| HN Mirror

Y	Hacker News new \| ask \| show \| jobs


	by MichaelZuo 1144 days ago
	Considering that increasing context length is O(n^2), and that current 8k GPT-4 is already restricted to 25 prompts/3 hours, I think they will launch it at substantially higher pricing.

5 comments

tempaccount420 1144 days ago

> current 8k GPT-4 is already restricted to 25 prompts/3 hours

I'm pretty sure they're using a 4k GPT-4 model for ChatGPT Plus, even though they only announced 8k and 32k... It can't handle more than 4k of tokens (actually a little below that, starts ignoring your last few sentences if you get close). If you check developer tools, the request to an API /models endpoint says the limit for GPT-4 is 4096. It's very unfortunate.

reaperman 1144 days ago

Ah this explains a lot. I couldn't understand why I couldn't get close to the ~12 pages that everyone was saying 8,000 tokens implied.

tempaccount420 1144 days ago

As far as I know it's not documented anywhere and there is no way to ask the team at ChatGPT questions. I sent them an email about it a few days after GPT-4 release and still haven't received a reply.

Another thing that annoys me is how most updates don't get a changelog entry. For whatever reason, they keep little secrets like that.

jiggawatts 1143 days ago

Their PR is terrible and I get the impression that they wish their own users would “just go away”.

Every time I see a company act like this, more responsive and truly open competition eventually eats their lunch.

int_19h 1144 days ago

The raw chat log has the system message on top, plus "user:" and "assistant:" for each message, and im_start/im_end tokens to separate messages, hence why the visible chat context is slightly under 4k.

cubefox 1144 days ago

O(n^2) seems unlikely:

https://cognitiverevolution.substack.com/p/openais-foundry-l....

https://news.ycombinator.com/item?id=34977194#:~:text=Sparse...

MichaelZuo 1144 days ago

Your second link has the immediate comment "Gpt3 includes dense attention layers that are n^2". So it's not at all unlikely.

space_fountain 1144 days ago

GPT3 was released 3 years ago now. There have been major advancements in scaling attention so it would be strange if they didn't use some of them

MichaelZuo 1142 days ago

It doesn't matter how many major advancements they made in scaling, as long as one component is O(n^2) or higher.

cubefox 1142 days ago

It's not the scale itself, it's the scaling architecture.

MichaelZuo 1142 days ago

The same applies.

choeger 1144 days ago

It will be interesting to see how far this quadratic algorithm carries in practice. Even the longest documents can only have hundreds of thousands of tokens, right?

sebzim4500 1144 days ago

Ideally you'd be able to put your entire codebase + documentation + jira tickets + etc. into the context. I think there is no practical limit to how many tokens would be useful for users, so the limits imposed by the model (either hard limits or just pricing) will always be a bottleneck.

jtbayly 1144 days ago

I'm confused by this. Would you want to just include your codebase, documentation, etc. in some last-mile training? That way you don't need the expense of including huge amounts of context in every query. It's baked in.

sebzim4500 1144 days ago

I haven't tried this myself, but it is my understanding that finetuning does not work well in practice as a way of acquiring new knowledge.

There may be a middle ground between these two approaches though.
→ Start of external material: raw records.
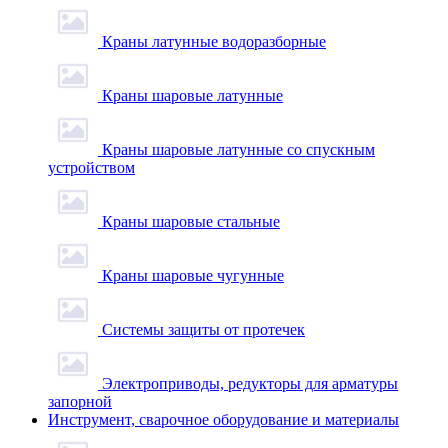
Краны латунные водоразборные
Краны шаровые латунные
Краны шаровые латунные со спускным
устройством
Краны шаровые стальные
Краны шаровые чугунные
Системы защиты от протечек
Электроприводы, редукторы для арматуры
запорной
Инструмент, сварочное оборудование и материалы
If every query used the same prompt prefix (because you only update the codebase + docs occasionally) then you could put it into the model once and cache the keys and values from the attention heads. I wonder if OpenAI does this with whatever prefix they use for ChatGPT?

sdenton4 1144 days ago

Yeah there's really three options here... Throw everything in context, fine tune, or add external search a la RETRO.

The latter is definitely the cheapest option; updates are trivial.

mlyle 1144 days ago

Yah... we really need some kind of architecture that juggles concept vectors around to external storage and does similarity search, etc, instead of forcing us to encode everything into giant tangles of coefficients.
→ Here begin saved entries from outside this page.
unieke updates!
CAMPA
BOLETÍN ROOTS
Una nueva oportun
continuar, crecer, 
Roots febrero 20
GPT-4 seems to show that linear algebra definitely can do the job, but training is so expensive and the model gets so huge and inflexible.

It seems like having fixed format vectors of knowledge that the model can use-- denser and more precise than just incorporating tool results as tokens like OpenAI's plugin approach-- is a path forward towards extensibility and online learning.

Keyframe 1144 days ago

some of the context length will be lost to waste spent on truncated posts, or are replies not considered part of context on ChatGPT? In both cases, might be worth designing a prompt, every so often, to get a reply with which to re-establish the context, thus compressing it.

totoglazer 1144 days ago

It’s been available on Azure in preview. Pricing is double the 8K model.